Work task: In the records below, begin at the line that has "- It checks" and stop after the line that has "- It is help"; quote those lines verbatim and nothing more.

--- Input records ---

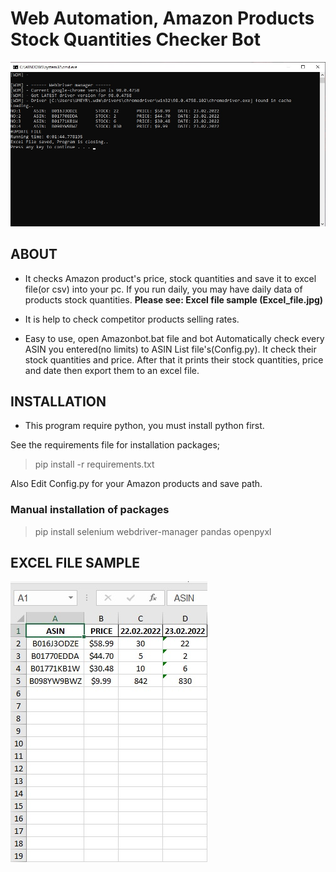 # Web Automation, Amazon Products Stock Quantities Checker Bot
![Program](Program.jpg)
## ABOUT
- It checks Amazon product's price, stock quantities and save it to excel file(or csv) into your pc. If you run daily, you may have daily data of products stock quantities. **Please see: Excel file sample (Excel_file.jpg)**

- It is help to check competitor products selling rates.

- Easy to use, open Amazonbot.bat file and bot Automatically check every ASIN you entered(no limits) to ASIN List file's(Config.py). It check their stock quantities and price. After that it prints their stock quantities, price and date then export them to an excel file.

## INSTALLATION

 - This program require python, you must install python first.

See the requirements file for installation packages;

> pip install -r requirements.txt

 Also Edit Config.py for your Amazon products and save path.

### Manual installation of packages

>pip install selenium webdriver-manager pandas openpyxl

## EXCEL FILE SAMPLE
![Excel_File](Excel_file.jpg)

---

Your solution:
- It checks Amazon product's price, stock quantities and save it to excel file(or csv) into your pc. If you run daily, you may have daily data of products stock quantities. **Please see: Excel file sample (Excel_file.jpg)**

- It is help to check competitor products selling rates.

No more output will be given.